“We, for the first time, found severe liver injury, proven using biopsy, related to the herb tinospora cordifolia,” said hepatologist Dr Aabha Nagral, lead author of a study published in Journal of Clinical and Experimental Hepatology, an international peer-reviewed journal published by the Indian National Association for the Study of the Liver.
Liver transplant surgeon Dr AS Soin, who wasn’t connected to the study, said he too had seen five giloy-related liver damage cases in his practice that spans Delhi to Mumbai. One of his patients, too, died. “Many took to giloy during the pandemic to boost their immunity and as an antioxidant. Unfortunately, many suffered liver toxicity due to it,” he said.
Except for the deaths, the other patients made full recovery a couple of months after stopping the herb.
Giloy is among the several alternative medicines recommended by the Ayush ministry as an immune booster against the Covid-causing SARS-CoV-2. However, the patients included in the Mumbai study started consuming it without medical advice.
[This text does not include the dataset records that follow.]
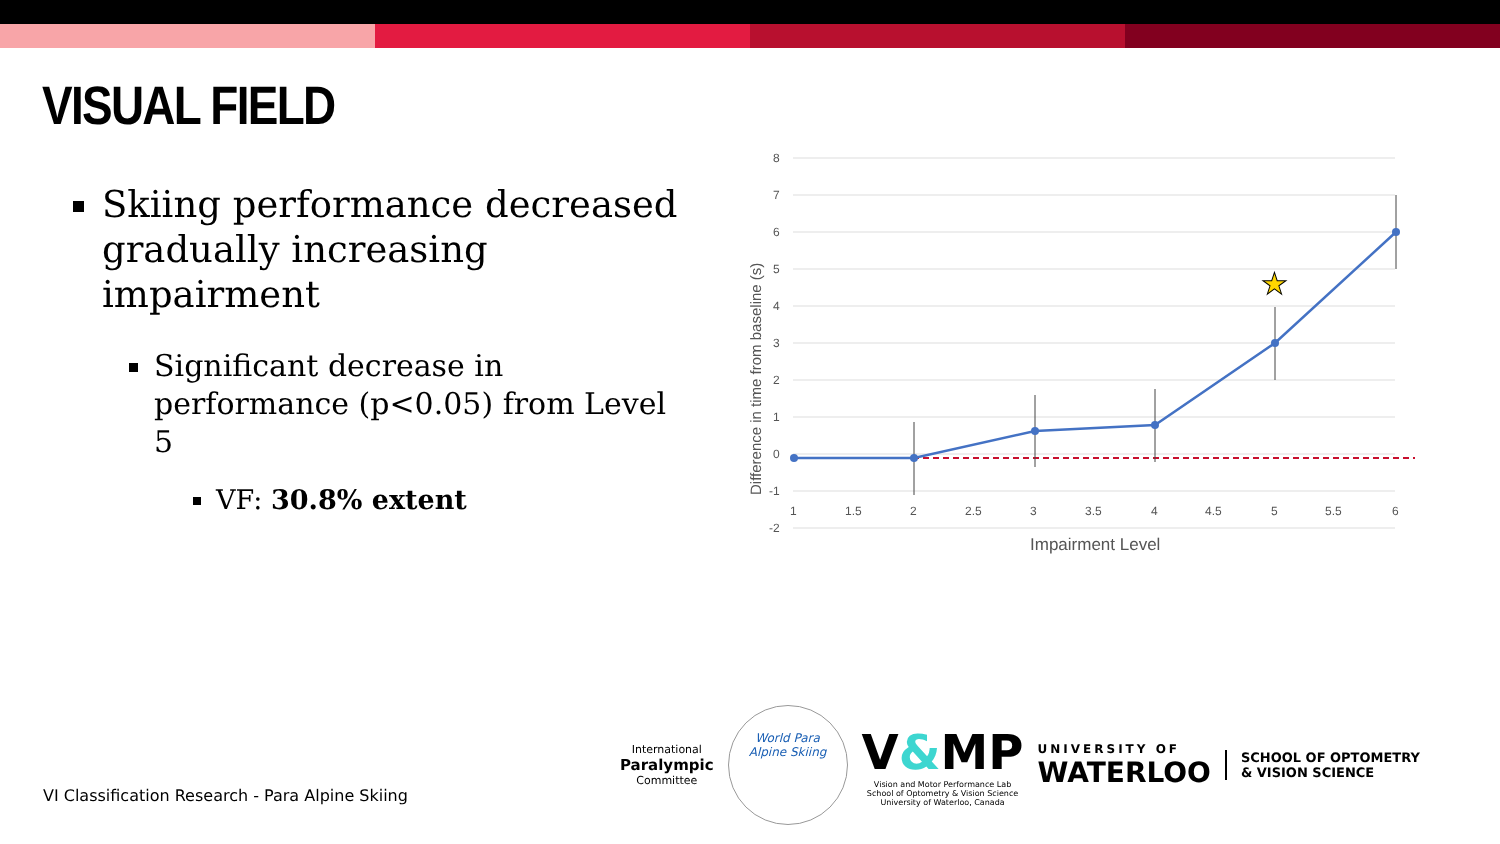VISUAL FIELD
Skiing performance decreased gradually increasing impairment
Significant decrease in performance (p<0.05) from Level 5
VF: 30.8% extent
8
7
6
5
4
3
2
1
0
-1
-2
1
1.5
2
2.5
3
3.5
4
4.5
5
5.5
6
Impairment Level
Difference in time from baseline (s)
★
VI Classification Research - Para Alpine Skiing
International
Paralympic
Committee
World Para
Alpine Skiing
V&MP
Vision and Motor Performance Lab
School of Optometry & Vision Science
University of Waterloo, Canada
UNIVERSITY OF
WATERLOO
SCHOOL OF OPTOMETRY
& VISION SCIENCE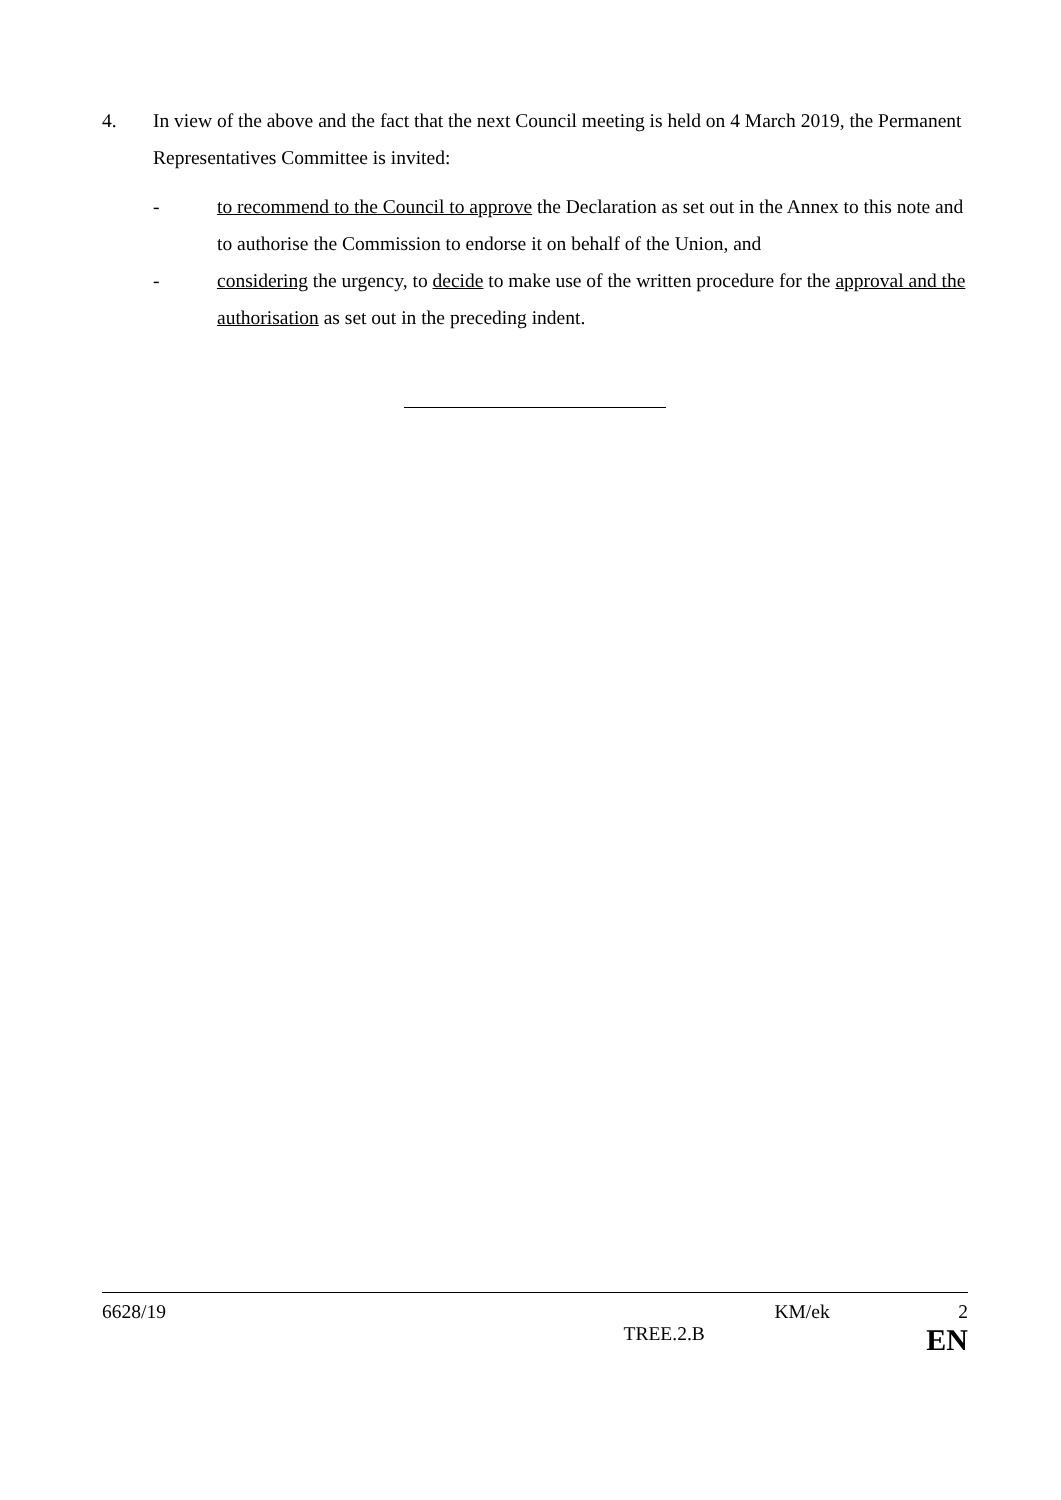4. In view of the above and the fact that the next Council meeting is held on 4 March 2019, the Permanent Representatives Committee is invited:
- to recommend to the Council to approve the Declaration as set out in the Annex to this note and to authorise the Commission to endorse it on behalf of the Union, and
- considering the urgency, to decide to make use of the written procedure for the approval and the authorisation as set out in the preceding indent.
6628/19 KM/ek 2
TREE.2.B EN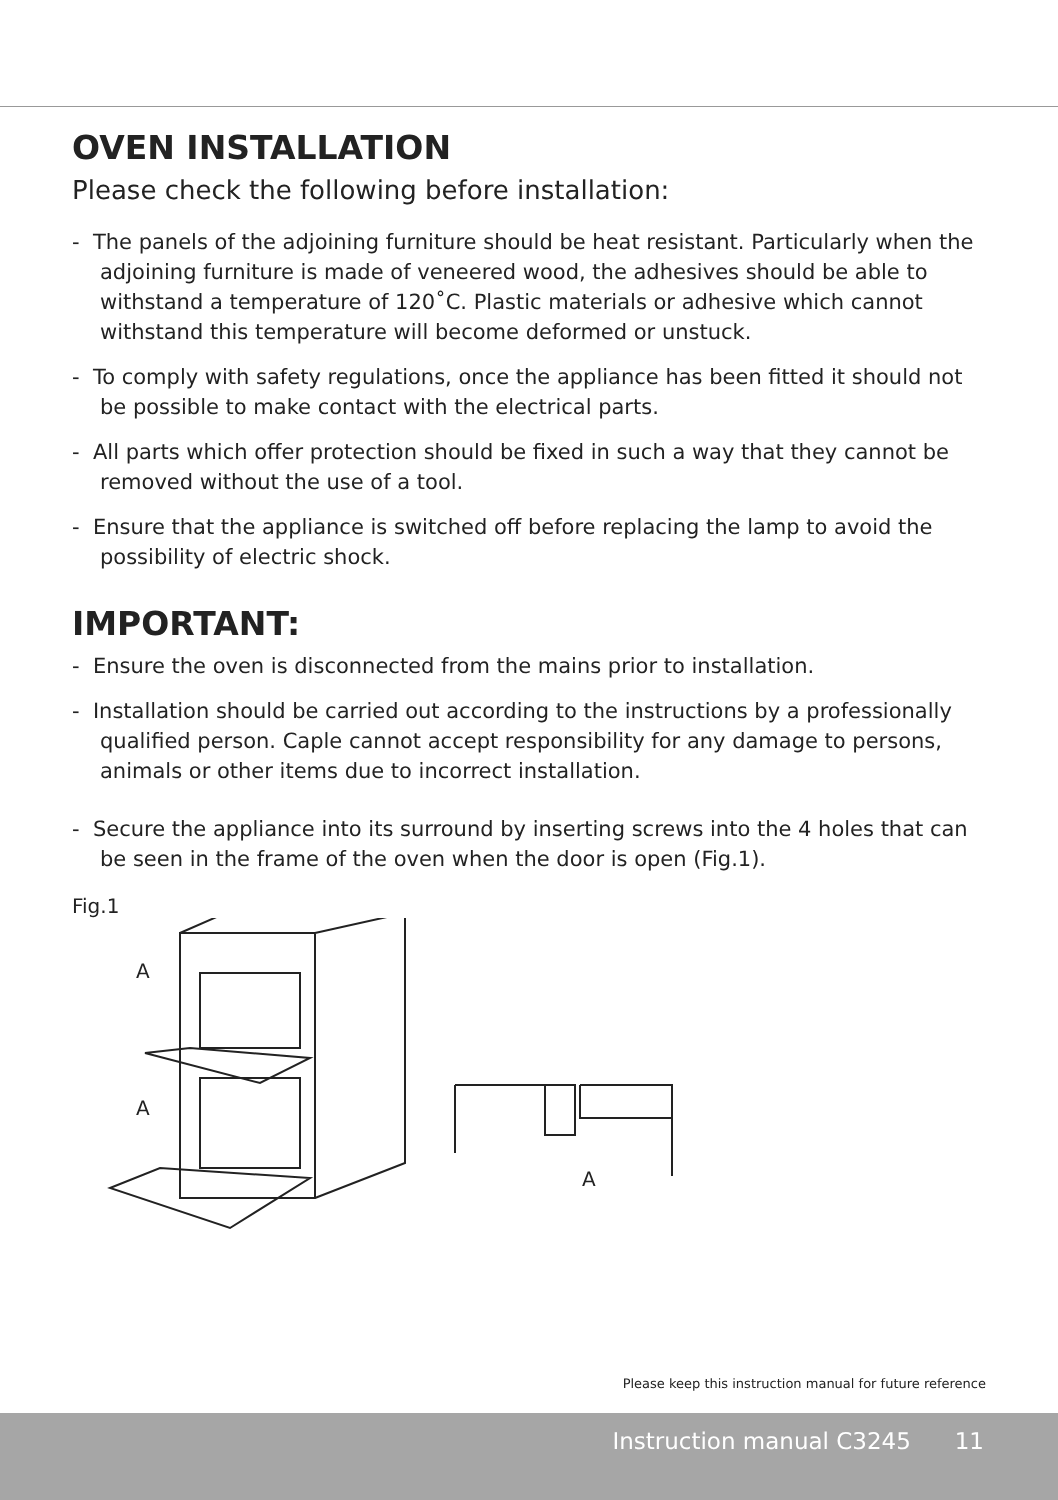OVEN INSTALLATION
Please check the following before installation:
- The panels of the adjoining furniture should be heat resistant. Particularly when the adjoining furniture is made of veneered wood, the adhesives should be able to withstand a temperature of 120˚C. Plastic materials or adhesive which cannot withstand this temperature will become deformed or unstuck.
- To comply with safety regulations, once the appliance has been fitted it should not be possible to make contact with the electrical parts.
- All parts which offer protection should be fixed in such a way that they cannot be removed without the use of a tool.
- Ensure that the appliance is switched off before replacing the lamp to avoid the possibility of electric shock.
IMPORTANT:
- Ensure the oven is disconnected from the mains prior to installation.
- Installation should be carried out according to the instructions by a professionally qualified person. Caple cannot accept responsibility for any damage to persons, animals or other items due to incorrect installation.
- Secure the appliance into its surround by inserting screws into the 4 holes that can be seen in the frame of the oven when the door is open (Fig.1).
Fig.1
A
A
A
Please keep this instruction manual for future reference
Instruction manual C3245 11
Their liver biopsies revealed the liver damage was possibly due to an “autoimmune” response. Normally, the body’s immune system attacks foreign elements such as a virus and this is called an immune response. However, in people with certain disorders, the immune response attacks the body’s own healthy cells and tissues as well called an auto-immune response.
While giloy, said Dr Nagral, has immune-boosting properties, if taken in excess or in a “subset of patients” with auto-immune disorders, it triggers an auto-immune response. “In these six patients, giloy seems to have triggered an auto-immune response against the liver cells, causing severe life-threatening liver injury,” she said.
A 41-year-old Chembur resident was the first patient with giloy-related “liver injury” identified in Jaslok Hospital. “After one of my colleagues got Covid-19, some of us started taking a brew of giloy every morning,” he told TOI. He found a giloy plant in the neighborhood and took it for 45 days before developing jaundice.
The other patients included a 38-year-old thalassemia minor patient who consumed a brew made out of three to four twigs of giloy in 15 ml of water every day for six months. Other patients had hypothyroidism.
Dr Soin said patients who already have baseline liver damage due to diabetes or alcohol are more susceptible. “On biopsy, these patients exhibit features of DILI (drug-induced liver injury) and autoimmune hepatitis. Those with pre-existing liver damage may go into advanced liver failure,” he added.
There is a need for regulatory authorities to put out a warning on giloy tablets and syrups about possible liver injury, said the doctors. “This herb grows in the backyards of people’s homes and is freely available and manufactured by pharma companies,” Dr Nagral said. “I am not an Ayush expert. There are many serious Ayush researchers doing good work, but the impression that Ayush drugs are harmless in terms of side-effects may not be correct,” she added.